Тардиво знал, что начальству нельзя противоречить. Он сымпровизировал, как сумел, историю своего подвига.
– Я убил часовых, – ответил он.
– И много их было?
– Два, господин майор, два здоровенных парня, из которых получилось два превосходных трупа.
– А как вам удалось пройти через их окопы?
– С большим трудом, господин майор. Но я пристукнул ещё парочку мерзавцев – мне показалось, что они слишком уж внимательно смотрели в мою сторону.
– Ну и стервец же вы, Тардиво! – сказал майор. – Орёл, да и только! Вы, конечно, пропустите стаканчик после такого приключения?
– Не откажусь, господин майор. Раз уж такой случай, так я бы и перекусил.

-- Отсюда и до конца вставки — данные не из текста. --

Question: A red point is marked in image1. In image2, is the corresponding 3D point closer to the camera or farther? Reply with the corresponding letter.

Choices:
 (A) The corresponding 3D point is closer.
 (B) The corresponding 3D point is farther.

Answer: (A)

Весть об этом подвиге разнеслась быстро, и молва придала ему монументальные размеры. Пройдя через сапёров, мотоциклистов, снабженцев, новая версия достигла военных корреспондентов, которые переправили свеженькую новость в Париж, а там опытные создатели легенд за кружкой пива придали ей окончательную форму. Этой историей завладел один из вожаков общественного мнения, опубликовавший на первой же странице крупной газеты сенсационную статью, начинавшуюся следующими словами: «Самое прекрасное свойство французской расы заключается в том, что она творит нескончаемый поток великих деяний, – творит со спокойной и классической простотой, которая является признаком неизменного гения Франции». Последовавшая за этим неделя принесла французскому банку рост вкладов на тридцать процентов. Это подтвердило истину, которую сержант Тардиво, самоучка в военном искусстве, осознал после первого боя: на войне чрезвычайно важен алкоголь. К сожалению, даже нашивки лейтенанта не сделали его положение достаточно видным, чтобы до него дошли отзвуки собственной славы. Но вскоре приказом по армии его наградили орденом, а затем он получил свою третью нашивку.

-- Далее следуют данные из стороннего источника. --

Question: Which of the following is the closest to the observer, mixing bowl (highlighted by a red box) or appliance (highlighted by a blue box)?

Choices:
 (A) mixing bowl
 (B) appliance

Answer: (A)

Последнее возвышение внушило ему благостные мысли, или, точнее, мысли о собственном благе. «Так, так, – подумал он, – вот я и в шкуре капитана. А это далеко не безделица!» Он понял, что теперь нельзя уже с прежней лёгкостью рисковать столь значительной жизнью – это было бы страшной глупостью, и глупостью роковой. Одним словом, теперь он был человеком, закалённым войной, а такие люди чрезвычайно ценны для армии будущего. Офицеров из пополнения можно будет найти всегда («Хоть лопатой загребай», – думал с презрением Тардиво), но кадровых военных, хранителей лучших традиций казармы, будет заменить трудно. И кое-кого из них необходимо сохранить на развод, для умелого воспитания будущих военных. Оглядевшись вокруг, Тардиво заметил, что к этому убеждению он пришёл далеко не первым. Он пришёл к нему, пожалуй, даже слишком поздно. Множество кадровых офицеров, избежав гибели в начале войны, быстро дошли до штабов, где они тщательно окопались и с неутомимым мужеством подавали пример самоотверженности, необходимой для вящего блага нации. И Тардиво решил, что отныне его место только там. Он позволил себя эвакуировать, как только предоставилась первая возможность, созданная, впрочем, им самим. Этот старый колониальный служака, постигший, что к чему, умел дурачить начальство.